_Task requirements_:
[1] Locate each line in the entries below that contains the string "mercator", and copy those lines. Match uppercase and lowercase letters exactly.
[2] Pick up the passage below on prefetch and write buffers right after its last sentence, and keep writing it.

_Excerpt provided_:
────────
The final hardware-related issue we will discuss is whether it is useful to have a separate prefetch issue buffer in an architecture that already contains a buffer for writes, or whether both writes and prefetches should be placed in the same buffer. One possible performance disadvantage of using a combined buffer is that prefetches may be delayed behind writes. From an implementation perspective, a buffer that only handles prefetch requests would be smaller, since it does not contain written data. However, it may be simpler to build just a single buffer.
────────
[Data excerpts]
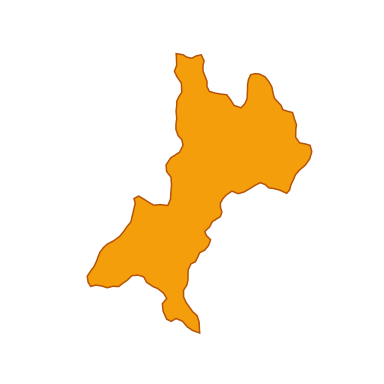 outline of Bela Vista de Minas, Minas Gerais, Brazil, rotated 72°
{"feature_id": "56859067B3300514991287", "entity_name": "Bela Vista de Minas", "entity_type": "district", "adm_level": 2, "iso_a3": "BRA", "parent_name": "Brazil", "parent_adm1": "Minas Gerais", "projection": "mercator", "projection_center": [-43.103, -19.806], "detail": "fine", "context": "isolated", "style": "filled", "palette": "amber", "viewbox_px": 384, "rotation_deg": 72, "n_neighbors": 0, "source": "geoboundaries", "source_scale": "gbopen_adm2", "svg_char_len": 2102}
<svg xmlns="http://www.w3.org/2000/svg" viewBox="0 0 384 384"><g transform="rotate(72 192 192)"><path d="M328.5,228.3L317.7,225.4L311.2,225.4L305.9,228.4L300.3,230.2L294.5,231.9L289.1,232.4L283.0,230.5L278.9,225.7L274.9,223.2L270.5,221.7L264.9,219.7L260.0,215.2L259.4,210.3L256.1,207.1L252.1,203.4L251.2,197.8L247.9,192.7L243.2,189.1L237.7,191.8L233.4,192.0L230.6,186.0L226.4,181.7L224.2,172.7L220.4,169.8L215.7,169.7L211.4,168.5L208.0,164.8L205.5,160.5L203.5,153.7L207.8,148.7L208.1,143.0L206.7,136.0L205.0,129.4L204.3,124.2L207.6,120.0L211.8,117.7L213.9,113.3L217.2,108.1L222.5,102.4L220.2,98.5L216.0,95.9L211.3,91.5L207.6,88.3L204.3,82.9L201.6,76.2L196.9,69.8L190.6,65.6L184.1,65.3L181.1,69.7L178.5,74.5L172.0,76.5L164.7,74.0L160.4,71.9L153.9,72.0L147.5,71.8L144.7,76.2L142.0,80.1L136.8,80.6L132.4,82.8L128.2,84.6L123.4,84.4L116.8,83.6L111.2,84.7L105.1,86.9L100.7,91.3L98.9,95.5L98.6,100.0L102.3,103.4L106.9,105.9L113.1,108.1L120.3,110.8L124.3,114.4L127.1,119.3L122.6,125.3L115.8,127.0L110.3,128.9L107.3,135.3L105.0,139.5L101.7,144.4L96.3,145.2L91.3,143.5L86.3,143.8L80.6,144.2L75.7,142.7L70.9,140.0L64.4,140.8L63.9,146.0L64.7,150.9L62.1,155.3L58.6,158.3L55.5,164.3L62.6,166.2L66.9,167.5L71.7,171.4L77.6,170.7L85.2,168.5L94.0,170.9L97.4,175.2L101.2,178.6L105.2,179.9L110.0,182.1L117.3,183.8L122.6,186.3L127.7,188.0L134.5,187.7L139.3,185.5L144.8,186.1L150.3,191.5L152.9,201.6L158.2,208.3L164.6,209.8L171.5,207.4L179.0,209.3L186.1,212.3L192.2,214.7L197.4,219.2L194.1,226.2L192.8,232.3L189.2,235.7L184.5,239.5L179.4,243.9L180.3,249.2L185.1,249.4L189.2,251.9L195.8,255.9L201.6,259.4L204.8,264.5L208.6,269.4L211.8,274.4L214.2,281.6L215.3,288.5L217.4,293.2L220.6,297.9L224.2,301.0L228.2,304.1L232.5,308.1L235.8,312.8L239.8,317.7L245.8,318.7L250.5,317.5L250.9,312.0L253.7,306.6L256.9,302.2L257.2,296.4L259.3,291.0L257.5,286.1L255.8,280.6L253.0,275.2L254.4,269.0L257.7,264.2L264.0,263.0L270.2,258.0L273.3,254.4L279.3,250.4L285.4,248.9L289.1,254.7L296.4,256.3L305.2,255.4L308.6,251.7L307.4,246.3L311.9,241.0L318.9,238.1L323.8,234.3L328.5,228.3Z" fill="#f59e0b" stroke="#b45309" stroke-width="1.5"/></g></svg>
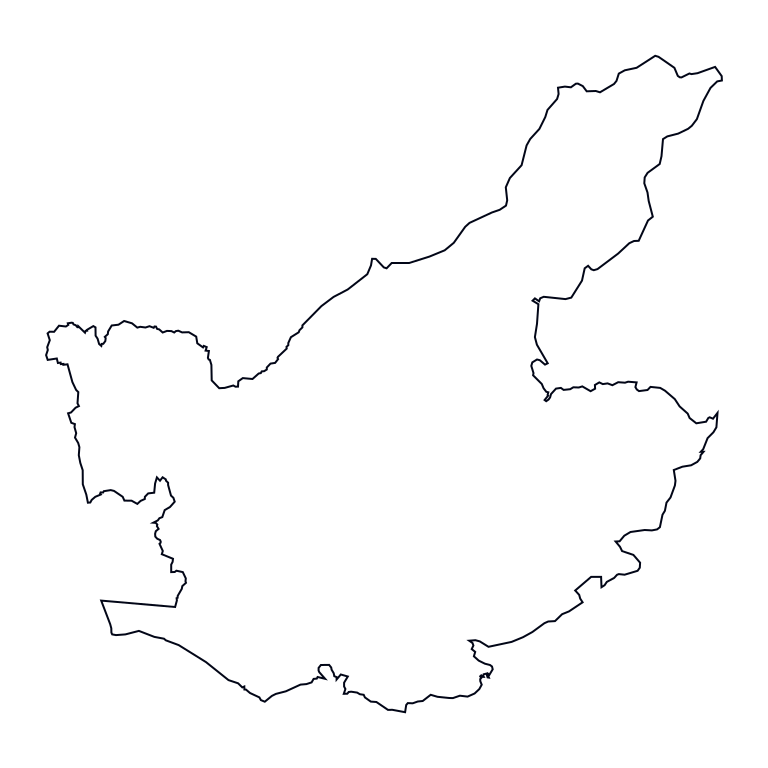 outline of Sisesti, Maramures, Romania
{"feature_id": "2599482B36678783757762", "entity_name": "Sisesti", "entity_type": "district", "adm_level": 2, "iso_a3": "ROU", "parent_name": "Romania", "parent_adm1": "Maramures", "projection": "mercator", "projection_center": [23.745, 47.637], "detail": "fine", "context": "isolated", "style": "outline", "palette": "ink", "viewbox_px": 768, "rotation_deg": 0, "n_neighbors": 0, "source": "geoboundaries", "source_scale": "gbopen_adm2", "svg_char_len": 6026}
<svg xmlns="http://www.w3.org/2000/svg" viewBox="0 0 768 768"><path d="M392.3,709.8L405.1,712.2L406.2,705.0L407.8,703.1L412.7,703.3L417.8,701.5L422.7,701.0L430.7,694.8L437.5,696.8L449.2,698.0L452.9,698.1L459.9,695.7L467.6,696.6L474.6,693.5L479.3,689.1L481.7,684.7L480.3,681.2L480.2,679.1L481.2,678.0L480.2,676.3L481.2,675.4L482.5,676.9L483.8,676.9L483.2,675.8L483.6,674.3L486.4,673.6L487.6,677.4L488.9,677.6L486.9,672.8L489.4,674.8L492.7,669.3L492.0,666.5L490.0,665.0L484.9,663.7L478.7,660.6L473.9,656.3L475.2,651.9L471.7,649.1L473.4,645.5L472.5,643.0L469.2,640.7L475.4,640.2L479.8,641.4L488.5,646.8L511.6,641.9L523.0,637.2L532.4,632.0L544.4,623.2L548.2,621.5L555.0,621.1L562.1,614.2L569.0,611.4L582.6,602.3L580.2,598.6L579.2,594.9L575.2,590.5L591.1,576.9L601.1,576.9L601.5,587.2L604.6,585.2L606.8,581.9L614.2,577.9L617.0,574.8L618.8,574.1L624.6,574.7L637.6,570.8L639.8,567.7L640.1,562.7L633.4,554.9L622.1,551.1L620.0,546.8L615.6,541.5L619.6,541.3L624.3,535.7L630.5,532.0L644.7,530.0L651.9,530.4L657.1,529.4L659.9,527.2L662.5,514.7L664.9,510.8L666.5,502.6L670.5,497.5L674.9,485.5L675.5,480.8L673.8,470.0L682.4,466.7L691.1,465.3L697.3,461.9L700.2,458.4L700.6,455.2L703.5,451.8L700.8,451.8L703.2,449.2L707.6,438.1L713.4,432.3L716.4,427.3L717.5,412.9L713.0,418.7L709.7,417.3L708.3,418.0L706.1,421.7L696.3,423.3L689.6,418.0L687.7,413.6L679.6,406.4L674.8,399.1L665.0,390.7L660.2,387.9L650.5,386.9L647.5,390.0L639.0,391.1L636.8,389.5L635.4,387.1L636.6,382.4L628.1,381.7L625.0,382.7L618.2,382.2L612.4,385.2L607.6,383.4L602.8,384.1L599.3,382.4L594.9,385.0L595.1,388.7L590.6,391.2L582.3,386.4L578.8,387.5L573.3,387.3L570.2,389.2L563.6,389.9L560.9,387.9L556.0,388.6L551.0,394.1L550.1,397.4L548.6,399.5L546.2,401.2L544.6,400.0L548.1,395.7L547.6,395.0L548.3,392.3L546.3,391.8L543.6,388.3L541.8,384.0L533.1,375.3L533.5,373.1L531.3,365.9L532.3,362.4L537.0,359.5L539.8,360.2L545.0,364.6L547.7,363.3L536.9,344.7L534.9,337.1L537.0,323.8L538.4,304.2L532.6,300.7L534.9,298.4L539.1,301.3L540.2,298.3L543.7,296.8L565.5,299.1L571.3,297.6L582.0,280.6L584.7,268.3L588.1,265.8L591.3,269.3L593.8,270.2L597.5,269.1L618.1,253.6L629.3,243.2L634.0,241.0L638.7,240.8L648.0,220.5L652.8,216.7L648.7,201.0L647.5,192.5L644.3,183.3L644.7,177.4L647.6,172.8L659.7,164.0L661.5,156.2L663.0,139.1L667.3,136.4L678.2,133.6L688.1,128.8L691.8,125.8L696.9,119.1L703.4,100.9L710.5,87.9L717.2,81.4L721.9,80.5L721.7,76.1L715.1,66.9L697.5,73.2L691.5,74.1L689.4,73.5L681.5,77.4L679.8,77.3L677.8,75.9L674.4,67.8L658.5,56.8L655.2,55.8L636.6,67.8L624.8,70.3L618.8,73.6L616.5,80.9L614.0,84.0L600.0,92.3L595.8,91.0L586.7,91.3L582.8,86.1L577.9,83.6L575.9,83.7L570.9,87.3L564.9,86.6L558.0,87.7L558.6,94.0L557.1,99.0L547.5,109.9L545.3,117.0L539.4,128.9L530.2,139.0L526.6,145.4L521.6,165.2L509.9,178.0L505.8,187.3L507.2,200.3L506.0,205.6L499.7,209.8L491.9,212.5L469.5,222.9L465.2,226.8L453.8,242.8L444.7,250.3L429.4,256.6L409.1,263.0L391.7,263.0L386.6,268.3L383.8,267.4L375.8,258.9L372.1,258.8L371.0,265.4L367.3,274.2L347.7,289.5L333.6,296.9L321.4,306.1L302.4,325.4L302.4,327.4L299.5,330.2L298.7,332.3L290.9,337.2L288.3,343.0L288.3,345.2L286.5,346.8L286.7,348.6L278.0,356.8L277.5,357.9L278.1,359.1L275.1,362.9L270.5,363.6L266.8,367.5L266.8,369.5L264.1,371.2L261.7,371.4L260.8,373.1L258.7,373.5L252.5,379.0L242.8,378.1L238.3,381.3L238.0,386.6L235.5,386.7L233.3,385.5L224.7,387.9L219.2,388.2L211.7,380.4L211.4,364.9L209.9,359.9L208.7,359.5L207.9,357.9L208.9,351.0L205.6,350.6L206.7,347.1L203.8,345.9L203.0,347.4L197.3,343.3L196.2,336.6L188.8,332.2L182.1,332.4L178.3,330.7L175.9,331.1L174.2,332.5L171.4,331.1L167.0,330.9L162.7,332.5L159.2,329.4L157.1,328.9L156.0,326.6L154.5,326.5L153.7,327.8L149.5,326.2L145.5,327.5L140.2,326.8L137.3,327.6L132.0,323.3L124.1,321.0L118.5,324.7L111.7,325.5L108.1,331.5L107.8,334.2L104.8,336.9L105.7,338.1L105.3,341.1L103.3,343.8L101.7,343.9L101.3,345.9L99.1,344.0L97.6,338.7L95.6,335.7L95.5,327.4L93.3,326.1L86.9,329.9L87.1,330.7L85.6,330.9L85.0,332.7L78.2,326.1L78.0,327.2L77.4,327.2L75.7,325.2L73.5,324.4L72.8,322.9L71.6,322.7L67.8,323.3L68.3,324.9L65.9,326.5L59.0,325.7L54.1,331.8L49.6,331.7L47.6,333.4L49.8,340.2L47.2,347.2L47.8,350.0L46.1,355.1L47.7,359.9L56.8,358.5L57.9,363.0L60.6,362.6L60.8,364.1L63.4,363.9L63.4,364.8L67.5,364.3L72.4,382.1L76.1,389.9L78.3,392.1L77.5,403.3L78.9,406.1L75.6,407.7L71.0,412.5L68.1,413.3L71.3,422.8L74.9,424.1L74.5,427.1L76.2,433.2L75.0,437.6L78.2,443.0L79.4,447.2L78.8,455.2L80.3,462.9L82.7,470.2L82.8,484.3L86.3,494.6L87.9,502.7L90.3,502.5L91.7,499.9L95.3,496.8L100.8,494.5L100.1,493.7L100.6,492.4L103.1,492.5L103.8,491.2L110.7,490.1L114.0,490.9L122.7,496.8L124.4,500.6L131.6,500.7L137.3,503.9L140.6,500.9L144.8,499.0L144.9,496.8L148.2,493.4L154.2,492.7L155.1,483.5L156.9,477.4L160.0,480.7L162.6,477.3L165.8,479.4L166.0,480.7L168.1,482.7L168.1,485.0L171.0,495.6L173.4,497.8L174.7,501.7L170.0,507.0L164.7,510.1L162.3,517.1L159.4,518.2L157.8,520.4L153.3,522.7L155.8,522.9L157.3,524.6L156.9,526.1L158.6,528.9L155.8,531.2L155.1,533.8L155.3,536.6L157.2,538.7L160.0,540.0L160.7,541.5L160.6,542.7L159.5,543.8L162.8,551.0L161.8,554.2L173.0,558.8L172.6,561.9L171.2,564.6L171.2,572.1L174.7,572.0L176.4,570.7L182.8,572.1L185.8,578.4L185.5,581.3L186.0,582.8L182.3,586.1L181.8,588.8L177.7,595.9L177.6,597.8L176.6,598.2L176.9,600.4L175.1,607.0L101.2,600.6L110.2,624.2L111.3,628.3L111.4,632.6L112.2,634.4L116.0,635.1L125.4,634.4L138.9,630.9L154.4,636.9L164.0,638.7L165.8,640.3L178.7,645.1L206.0,662.1L228.5,680.1L238.1,683.3L242.3,687.4L244.3,686.5L244.4,689.5L246.0,689.6L250.0,693.0L259.4,697.4L260.9,700.1L264.8,701.7L271.9,695.9L275.9,693.9L285.9,691.3L300.5,684.6L306.4,684.1L311.6,682.4L313.6,678.9L316.8,678.6L317.6,677.0L325.1,678.8L319.3,672.2L318.6,670.6L318.6,667.9L320.9,665.0L329.1,664.9L331.2,667.5L331.6,669.7L333.7,673.2L334.3,676.2L336.6,677.1L336.6,679.5L340.8,674.5L347.8,676.5L344.1,682.7L344.1,686.5L345.4,689.0L343.8,693.8L347.3,693.7L348.7,692.0L351.2,691.7L357.2,692.6L359.8,694.2L363.7,694.8L364.9,697.4L370.8,701.6L376.4,702.0L388.0,709.9L392.3,709.8Z" fill="none" stroke="#020617" stroke-width="2"/></svg>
────────
_Responses to the tasks_:
[1]
{"feature_id": "56859067B3300514991287", "entity_name": "Bela Vista de Minas", "entity_type": "district", "adm_level": 2, "iso_a3": "BRA", "parent_name": "Brazil", "parent_adm1": "Minas Gerais", "projection": "mercator", "projection_center": [-43.103, -19.806], "detail": "fine", "context": "isolated", "style": "filled", "palette": "amber", "viewbox_px": 384, "rotation_deg": 72, "n_neighbors": 0, "source": "geoboundaries", "source_scale": "gbopen_adm2", "svg_char_len": 2102}
{"feature_id": "2599482B36678783757762", "entity_name": "Sisesti", "entity_type": "district", "adm_level": 2, "iso_a3": "ROU", "parent_name": "Romania", "parent_adm1": "Maramures", "projection": "mercator", "projection_center": [23.745, 47.637], "detail": "fine", "context": "isolated", "style": "outline", "palette": "ink", "viewbox_px": 768, "rotation_deg": 0, "n_neighbors": 0, "source": "geoboundaries", "source_scale": "gbopen_adm2", "svg_char_len": 6026}

[2]
The uniprocessor architecture we have been using does not contain a write
buffer, but the multiprocessor architecture does, since it has a
write-through primary data cache (versus the copy-back cache of the
uniprocessor architecture). In our experiments so far, the multiprocessor
architecture has included both a sixteen-entry write buffer and a
sixteen-entry prefetch issue buffer. To evaluate the performance impact of
having a common buffer, we ran an experiment where both writes and
prefetches were placed in a combined sixteen-entry buffer. Our results
showed absolutely no difference in performance. This is partly because the
lockup-free cache (which allows up to eight outstanding misses for the
multiprocessor architecture) handles requests quickly enough that
prefetches are rarely delayed behind writes. In an earlier study where we
did not use a lockup-free cache [61], the performance
advantage of having a separate prefetch issue buffer was also rather small.
Therefore the choice of separate or combined buffers should be dictated by
whichever is easier to implement, since both schemes offer similar
performance.